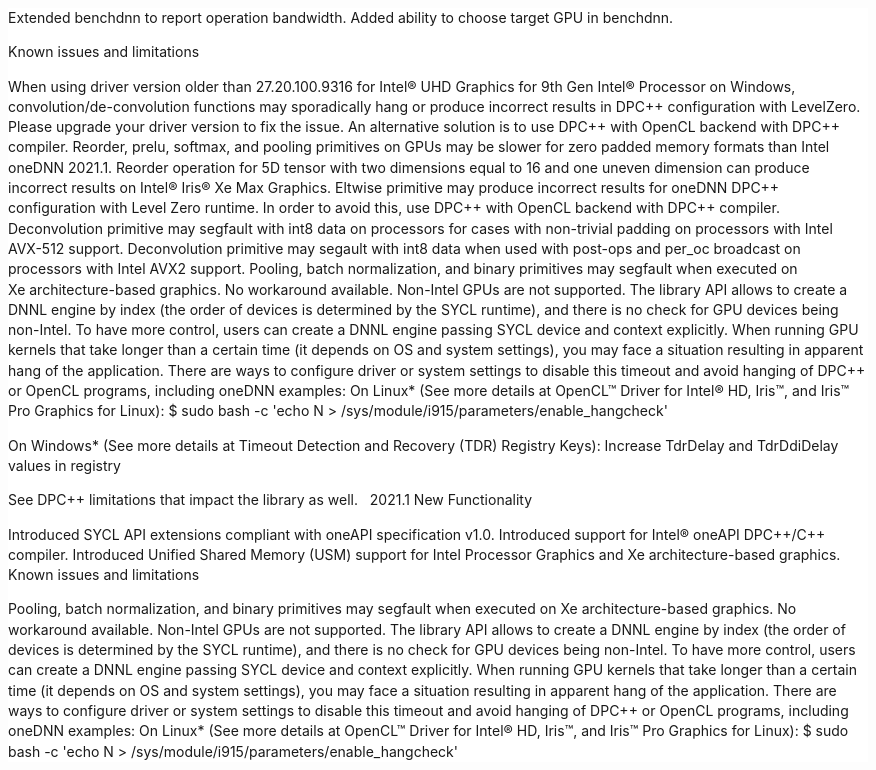 Extended benchdnn to report operation bandwidth.
Added ability to choose target GPU in benchdnn.

Known issues and limitations

When using driver version older than 27.20.100.9316 for Intel® UHD Graphics for 9th Gen Intel® Processor on Windows, convolution/de-convolution functions may sporadically hang or produce incorrect results in DPC++ configuration with LevelZero. Please upgrade your driver version to fix the issue. An alternative solution is to use DPC++ with OpenCL backend with DPC++ compiler.
Reorder, prelu, softmax, and pooling primitives on GPUs may be slower for zero padded memory formats than Intel oneDNN 2021.1.
Reorder operation for 5D tensor with two dimensions equal to 16 and one uneven dimension can produce incorrect results on Intel® Iris® Xe Max Graphics.
Eltwise primitive may produce incorrect results for oneDNN DPC++ configuration with Level Zero runtime. In order to avoid this, use DPC++ with OpenCL backend with DPC++ compiler.
Deconvolution primitive may segfault with int8 data on processors for cases with non-trivial padding on processors with Intel AVX-512 support.
Deconvolution primitive may segault with int8 data when used with post-ops and per_oc broadcast on processors with Intel AVX2 support.
Pooling, batch normalization, and binary primitives may segfault when executed on Xe architecture-based graphics. No workaround available.
Non-Intel GPUs are not supported. The library API allows to create a DNNL engine by index (the order of devices is determined by the SYCL runtime), and there is no check for GPU devices being non-Intel. To have more control, users can create a DNNL engine passing SYCL device and context explicitly.
When running GPU kernels that take longer than a certain time (it depends on OS and system settings), you may face a situation resulting in apparent hang of the application. There are ways to configure driver or system settings to disable this timeout and avoid hanging of DPC++ or OpenCL programs, including oneDNN examples:
On Linux* (See more details at OpenCL™ Driver for Intel® HD, Iris™, and Iris™ Pro Graphics for Linux):
$ sudo bash -c 'echo N > /sys/module/i915/parameters/enable_hangcheck'

On Windows* (See more details at Timeout Detection and Recovery (TDR) Registry Keys):
Increase TdrDelay and TdrDdiDelay values in registry

See DPC++ limitations that impact the library as well.
 
2021.1
New Functionality

Introduced SYCL API extensions compliant with oneAPI specification v1.0.
Introduced support for Intel® oneAPI DPC++/C++ compiler.
Introduced Unified Shared Memory (USM) support for Intel Processor Graphics and Xe architecture-based graphics.
Known issues and limitations

Pooling, batch normalization, and binary primitives may segfault when executed on Xe architecture-based graphics. No workaround available.
Non-Intel GPUs are not supported. The library API allows to create a DNNL engine by index (the order of devices is determined by the SYCL runtime), and there is no check for GPU devices being non-Intel. To have more control, users can create a DNNL engine passing SYCL device and context explicitly.
When running GPU kernels that take longer than a certain time (it depends on OS and system settings), you may face a situation resulting in apparent hang of the application. There are ways to configure driver or system settings to disable this timeout and avoid hanging of DPC++ or OpenCL programs, including oneDNN examples:
On Linux* (See more details at OpenCL™ Driver for Intel® HD, Iris™, and Iris™ Pro Graphics for Linux):
$ sudo bash -c 'echo N > /sys/module/i915/parameters/enable_hangcheck'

* **Task brief**: From the listing above, return word for word the lines starting with the one that contains "When using driver" and ending with the one that contains "Reorder, prelu, softmax, and", including both.

* **Answer space**:
When using driver version older than 27.20.100.9316 for Intel® UHD Graphics for 9th Gen Intel® Processor on Windows, convolution/de-convolution functions may sporadically hang or produce incorrect results in DPC++ configuration with LevelZero. Please upgrade your driver version to fix the issue. An alternative solution is to use DPC++ with OpenCL backend with DPC++ compiler.
Reorder, prelu, softmax, and pooling primitives on GPUs may be slower for zero padded memory formats than Intel oneDNN 2021.1.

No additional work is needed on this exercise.